I Love You Only (Italian: Amo te sola) is a 1935 Italian historical drama film directed by Mario Mattoli and starring Milly, Vittorio De Sica and Giuditta Rissone.

It was shot at the Cines Studios in Rome. The film's sets were designed by the art director Gastone Medin.

==Synopsis==
The film is set in Florence in 1848, then the capital of the Grand Duchy of Tuscany in the era before Italian unification. A young Neapolitan composer arrives in the city and becomes involved with Italian patriots, planning to take part in the Revolutions that year.

==Cast==
- Milly as Grace
- Vittorio De Sica as Prof.

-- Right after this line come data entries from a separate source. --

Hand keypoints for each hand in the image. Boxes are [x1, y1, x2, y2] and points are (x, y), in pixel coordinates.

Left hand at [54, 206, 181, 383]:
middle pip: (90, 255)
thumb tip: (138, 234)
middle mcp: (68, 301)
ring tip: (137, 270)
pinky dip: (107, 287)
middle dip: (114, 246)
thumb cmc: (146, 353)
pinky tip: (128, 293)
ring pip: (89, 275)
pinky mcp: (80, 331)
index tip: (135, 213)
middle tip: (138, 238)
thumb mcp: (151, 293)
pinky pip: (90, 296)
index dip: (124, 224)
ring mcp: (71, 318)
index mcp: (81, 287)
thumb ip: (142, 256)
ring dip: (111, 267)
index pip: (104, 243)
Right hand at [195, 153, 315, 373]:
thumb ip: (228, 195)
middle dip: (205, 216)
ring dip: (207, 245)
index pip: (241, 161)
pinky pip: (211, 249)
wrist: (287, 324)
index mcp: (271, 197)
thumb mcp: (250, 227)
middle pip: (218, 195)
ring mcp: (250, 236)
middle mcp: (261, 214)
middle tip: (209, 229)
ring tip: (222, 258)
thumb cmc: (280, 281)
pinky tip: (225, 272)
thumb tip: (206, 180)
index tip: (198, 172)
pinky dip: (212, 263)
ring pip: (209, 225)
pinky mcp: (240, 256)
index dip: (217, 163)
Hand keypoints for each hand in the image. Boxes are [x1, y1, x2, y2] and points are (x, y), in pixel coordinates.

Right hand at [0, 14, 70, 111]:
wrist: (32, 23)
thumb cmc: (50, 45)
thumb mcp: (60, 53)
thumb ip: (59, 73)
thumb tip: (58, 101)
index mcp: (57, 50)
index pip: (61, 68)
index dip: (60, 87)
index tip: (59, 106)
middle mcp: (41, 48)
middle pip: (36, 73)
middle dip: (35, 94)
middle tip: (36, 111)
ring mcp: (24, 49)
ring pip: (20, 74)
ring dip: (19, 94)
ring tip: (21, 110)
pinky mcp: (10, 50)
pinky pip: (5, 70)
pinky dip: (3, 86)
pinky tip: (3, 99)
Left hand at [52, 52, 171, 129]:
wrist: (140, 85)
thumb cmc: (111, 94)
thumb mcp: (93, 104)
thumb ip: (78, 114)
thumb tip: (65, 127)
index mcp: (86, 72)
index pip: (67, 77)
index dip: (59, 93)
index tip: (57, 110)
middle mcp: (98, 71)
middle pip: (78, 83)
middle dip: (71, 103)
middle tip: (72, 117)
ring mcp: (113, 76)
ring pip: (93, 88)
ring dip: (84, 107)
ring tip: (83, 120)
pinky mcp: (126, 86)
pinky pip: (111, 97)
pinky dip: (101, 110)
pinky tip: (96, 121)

Giovanni Agano
- Enrico Viarisio as Avvocato Piccoli
- Giuditta Rissone as Aunt Giuditta
- Renato Cialente as Baron
- Ada Dondini as Carlotta
- Giovanni Barrella as Cavaliere Rivolta
- Enzo Biliotti as Opera Manager
- Carlo Ninchi as Cesare Baldi
- Guglielmo Sinaz
- Emilio Cigoli

==Bibliography==
- Goble, Alan. The Complete Index to Literary Sources in Film. Walter de Gruyter, 1999.
- Mancini, Elaine. Struggles of the Italian Film Industry During Fascism, 1930-1935. UMI Research Press, 1985.